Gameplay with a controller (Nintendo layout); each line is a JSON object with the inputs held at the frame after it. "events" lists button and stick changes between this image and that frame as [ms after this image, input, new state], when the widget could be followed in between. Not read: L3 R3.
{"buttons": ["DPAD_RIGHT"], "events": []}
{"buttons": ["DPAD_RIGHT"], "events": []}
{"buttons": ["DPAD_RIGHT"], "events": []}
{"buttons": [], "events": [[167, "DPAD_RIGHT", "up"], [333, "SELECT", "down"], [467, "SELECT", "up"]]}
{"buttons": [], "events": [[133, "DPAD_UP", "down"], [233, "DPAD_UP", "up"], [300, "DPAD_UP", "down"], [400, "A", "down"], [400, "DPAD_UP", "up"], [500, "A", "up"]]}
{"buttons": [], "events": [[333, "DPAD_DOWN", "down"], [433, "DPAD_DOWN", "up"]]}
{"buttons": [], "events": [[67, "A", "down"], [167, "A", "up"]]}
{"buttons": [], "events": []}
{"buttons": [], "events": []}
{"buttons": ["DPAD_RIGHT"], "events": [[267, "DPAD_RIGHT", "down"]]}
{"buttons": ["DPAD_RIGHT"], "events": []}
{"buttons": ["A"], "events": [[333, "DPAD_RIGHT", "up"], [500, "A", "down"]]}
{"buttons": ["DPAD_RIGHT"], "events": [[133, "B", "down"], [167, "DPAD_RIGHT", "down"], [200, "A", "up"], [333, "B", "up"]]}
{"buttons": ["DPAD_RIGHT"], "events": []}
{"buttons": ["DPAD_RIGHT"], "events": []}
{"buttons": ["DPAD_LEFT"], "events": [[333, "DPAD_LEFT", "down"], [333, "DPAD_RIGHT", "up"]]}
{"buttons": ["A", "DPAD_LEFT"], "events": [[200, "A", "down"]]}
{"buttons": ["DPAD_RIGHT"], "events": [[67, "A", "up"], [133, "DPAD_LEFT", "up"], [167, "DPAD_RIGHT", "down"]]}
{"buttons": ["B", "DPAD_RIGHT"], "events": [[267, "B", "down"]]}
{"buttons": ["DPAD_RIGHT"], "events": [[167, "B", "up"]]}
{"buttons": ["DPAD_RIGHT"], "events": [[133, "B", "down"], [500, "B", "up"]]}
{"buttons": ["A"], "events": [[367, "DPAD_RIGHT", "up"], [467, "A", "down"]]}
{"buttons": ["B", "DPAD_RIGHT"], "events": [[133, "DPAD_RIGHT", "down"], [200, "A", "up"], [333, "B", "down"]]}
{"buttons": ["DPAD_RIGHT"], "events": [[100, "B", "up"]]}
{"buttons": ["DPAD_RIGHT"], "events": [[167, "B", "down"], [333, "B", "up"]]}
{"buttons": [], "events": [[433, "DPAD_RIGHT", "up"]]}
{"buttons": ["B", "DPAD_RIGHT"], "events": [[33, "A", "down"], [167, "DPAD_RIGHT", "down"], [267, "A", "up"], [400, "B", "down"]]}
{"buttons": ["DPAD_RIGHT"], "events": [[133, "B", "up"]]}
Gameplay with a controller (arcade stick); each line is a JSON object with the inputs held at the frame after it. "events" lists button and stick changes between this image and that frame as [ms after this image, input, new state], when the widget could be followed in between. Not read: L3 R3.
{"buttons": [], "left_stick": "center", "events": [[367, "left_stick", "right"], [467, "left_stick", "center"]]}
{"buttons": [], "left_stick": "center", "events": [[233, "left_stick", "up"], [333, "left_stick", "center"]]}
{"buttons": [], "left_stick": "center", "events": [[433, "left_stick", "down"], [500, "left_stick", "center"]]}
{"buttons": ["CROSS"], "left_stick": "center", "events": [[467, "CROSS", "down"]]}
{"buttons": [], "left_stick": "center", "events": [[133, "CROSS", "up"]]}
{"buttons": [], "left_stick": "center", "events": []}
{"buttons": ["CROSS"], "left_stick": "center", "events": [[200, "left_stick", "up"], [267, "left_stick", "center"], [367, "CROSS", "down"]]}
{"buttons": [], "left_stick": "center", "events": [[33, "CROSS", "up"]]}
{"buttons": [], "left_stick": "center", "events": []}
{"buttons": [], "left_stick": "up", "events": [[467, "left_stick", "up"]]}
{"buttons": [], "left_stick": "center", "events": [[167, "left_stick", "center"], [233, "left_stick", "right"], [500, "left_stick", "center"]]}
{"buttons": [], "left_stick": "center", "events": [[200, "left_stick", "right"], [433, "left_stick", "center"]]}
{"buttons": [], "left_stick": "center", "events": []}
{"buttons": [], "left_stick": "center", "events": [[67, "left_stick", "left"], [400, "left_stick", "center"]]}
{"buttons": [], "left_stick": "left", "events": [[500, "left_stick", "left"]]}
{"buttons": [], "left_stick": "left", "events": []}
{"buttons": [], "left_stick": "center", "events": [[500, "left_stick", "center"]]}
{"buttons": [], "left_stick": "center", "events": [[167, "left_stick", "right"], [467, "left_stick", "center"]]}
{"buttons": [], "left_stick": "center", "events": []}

____________

Exercise prompt →
The task calls for each record to be returned verbatim.

Your solution →
Gameplay with a controller (Nintendo layout); each line is a JSON object with the inputs held at the frame after it. "events" lists button and stick changes between this image and that frame as [ms after this image, input, new state], when the widget could be followed in between. Not read: L3 R3.
{"buttons": ["DPAD_RIGHT"], "events": []}
{"buttons": ["DPAD_RIGHT"], "events": []}
{"buttons": ["DPAD_RIGHT"], "events": []}
{"buttons": [], "events": [[167, "DPAD_RIGHT", "up"], [333, "SELECT", "down"], [467, "SELECT", "up"]]}
{"buttons": [], "events": [[133, "DPAD_UP", "down"], [233, "DPAD_UP", "up"], [300, "DPAD_UP", "down"], [400, "A", "down"], [400, "DPAD_UP", "up"], [500, "A", "up"]]}
{"buttons": [], "events": [[333, "DPAD_DOWN", "down"], [433, "DPAD_DOWN", "up"]]}
{"buttons": [], "events": [[67, "A", "down"], [167, "A", "up"]]}
{"buttons": [], "events": []}
{"buttons": [], "events": []}
{"buttons": ["DPAD_RIGHT"], "events": [[267, "DPAD_RIGHT", "down"]]}
{"buttons": ["DPAD_RIGHT"], "events": []}
{"buttons": ["A"], "events": [[333, "DPAD_RIGHT", "up"], [500, "A", "down"]]}
{"buttons": ["DPAD_RIGHT"], "events": [[133, "B", "down"], [167, "DPAD_RIGHT", "down"], [200, "A", "up"], [333, "B", "up"]]}
{"buttons": ["DPAD_RIGHT"], "events": []}
{"buttons": ["DPAD_RIGHT"], "events": []}
{"buttons": ["DPAD_LEFT"], "events": [[333, "DPAD_LEFT", "down"], [333, "DPAD_RIGHT", "up"]]}
{"buttons": ["A", "DPAD_LEFT"], "events": [[200, "A", "down"]]}
{"buttons": ["DPAD_RIGHT"], "events": [[67, "A", "up"], [133, "DPAD_LEFT", "up"], [167, "DPAD_RIGHT", "down"]]}
{"buttons": ["B", "DPAD_RIGHT"], "events": [[267, "B", "down"]]}
{"buttons": ["DPAD_RIGHT"], "events": [[167, "B", "up"]]}
{"buttons": ["DPAD_RIGHT"], "events": [[133, "B", "down"], [500, "B", "up"]]}
{"buttons": ["A"], "events": [[367, "DPAD_RIGHT", "up"], [467, "A", "down"]]}
{"buttons": ["B", "DPAD_RIGHT"], "events": [[133, "DPAD_RIGHT", "down"], [200, "A", "up"], [333, "B", "down"]]}
{"buttons": ["DPAD_RIGHT"], "events": [[100, "B", "up"]]}
{"buttons": ["DPAD_RIGHT"], "events": [[167, "B", "down"], [333, "B", "up"]]}
{"buttons": [], "events": [[433, "DPAD_RIGHT", "up"]]}
{"buttons": ["B", "DPAD_RIGHT"], "events": [[33, "A", "down"], [167, "DPAD_RIGHT", "down"], [267, "A", "up"], [400, "B", "down"]]}
{"buttons": ["DPAD_RIGHT"], "events": [[133, "B", "up"]]}
Gameplay with a controller (arcade stick); each line is a JSON object with the inputs held at the frame after it. "events" lists button and stick changes between this image and that frame as [ms after this image, input, new state], when the widget could be followed in between. Not read: L3 R3.
{"buttons": [], "left_stick": "center", "events": [[367, "left_stick", "right"], [467, "left_stick", "center"]]}
{"buttons": [], "left_stick": "center", "events": [[233, "left_stick", "up"], [333, "left_stick", "center"]]}
{"buttons": [], "left_stick": "center", "events": [[433, "left_stick", "down"], [500, "left_stick", "center"]]}
{"buttons": ["CROSS"], "left_stick": "center", "events": [[467, "CROSS", "down"]]}
{"buttons": [], "left_stick": "center", "events": [[133, "CROSS", "up"]]}
{"buttons": [], "left_stick": "center", "events": []}
{"buttons": ["CROSS"], "left_stick": "center", "events": [[200, "left_stick", "up"], [267, "left_stick", "center"], [367, "CROSS", "down"]]}
{"buttons": [], "left_stick": "center", "events": [[33, "CROSS", "up"]]}
{"buttons": [], "left_stick": "center", "events": []}
{"buttons": [], "left_stick": "up", "events": [[467, "left_stick", "up"]]}
{"buttons": [], "left_stick": "center", "events": [[167, "left_stick", "center"], [233, "left_stick", "right"], [500, "left_stick", "center"]]}
{"buttons": [], "left_stick": "center", "events": [[200, "left_stick", "right"], [433, "left_stick", "center"]]}
{"buttons": [], "left_stick": "center", "events": []}
{"buttons": [], "left_stick": "center", "events": [[67, "left_stick", "left"], [400, "left_stick", "center"]]}
{"buttons": [], "left_stick": "left", "events": [[500, "left_stick", "left"]]}
{"buttons": [], "left_stick": "left", "events": []}
{"buttons": [], "left_stick": "center", "events": [[500, "left_stick", "center"]]}
{"buttons": [], "left_stick": "center", "events": [[167, "left_stick", "right"], [467, "left_stick", "center"]]}
{"buttons": [], "left_stick": "center", "events": []}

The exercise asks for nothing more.